RFC, ensureHeaped

bearophile bearophileHUGS at lycos.com
Mon Nov 15 14:02:27 PST 2010


Steven Schveighoffer:

>To have the language continually working against that goal is going to great for inexperienced programmers but hell for people trying to squeeze performance out of it.<

The experienced programmers may write "scope int[] a...", and have no heap allocations.

All the other people need first of all a program that doesn't contain hard to spot bugs, and a fast progam then. Such people don't stick the "scope" there, so in this case the compiler performs the test you were talking about, if it's on the heap it doesn't copy it and takes a slice of it, otherwise if the data was on the heap it dups it.


>I think what we need however, is a way to specify intentions inside the function.  If you intend to escape this data, then the runtime/compiler should make it easy to avoid re-duping something.<

This is like for the "automatic" closures. The right design in a modern language is to use the safer strategy on default, and the less safe on request.

If you want, a new compiler switch may be added that lists all the spots in the code where a closure or hidden heap allocation occurs, useful for performance tuning (an idea by Denis Koroskin):
http://d.puremagic.com/issues/show_bug.cgi?id=5070

I have even suggested a transitive @noheap annotation, similar to @nothrow, that makes sure a function contains no heap allocations and doesn't call other things that perform heap allocations:
http://d.puremagic.com/issues/show_bug.cgi?id=5219
The proliferation of function attributes produces "interesting" results:
@noheap @safe nothrow pure real sin(in real x) { ... }


>To be fair, it was easy to spot when you gave us the pertinent code :)

I didn't even know/remember that that array data is on the stack. That error will give bad surprises to some D newbies that are not fluent in C.

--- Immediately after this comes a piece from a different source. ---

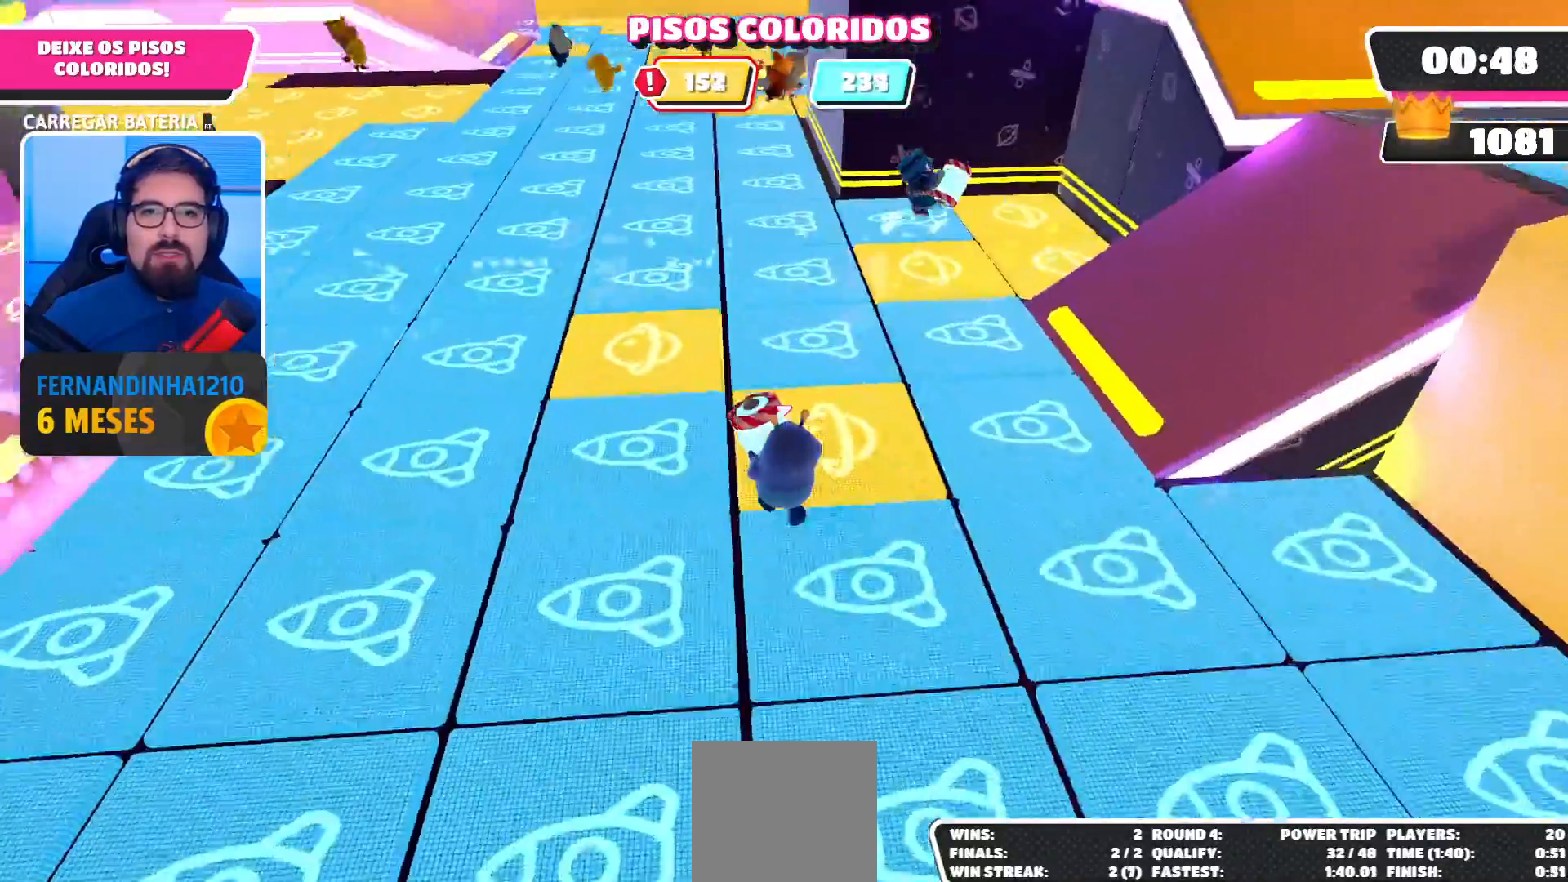
{"dt_ms": 500, "buttons": ["R2"], "left_stick": "up-left", "right_stick": "center", "events": [[100, "right_stick", "up-left"], [200, "right_stick", "center"]]}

It's a problem of perception: typesafe variadic arguments don't look like normal function arguments that you know are usually on the stack, they look like dynamic arrays, and in D most dynamic arrays are allocated on the heap (it's easy and useful to take a dynamic-array-slice of a stack allocated array, but in this case the code shows that the slice doesn't contain heap data).

If your function has a signature similar to this one:

void foo(int[3] arr...) {

It's not too much hard to think that 'arr' is on the stack. But dynamic arrays don't give that image:

void foo(int[] arr...) {

This is why I think it's better for the compiler to test if the arr data is on the stack, and dup it otherwise (unless a 'scope' is present, in this case both the test and allocation aren't present).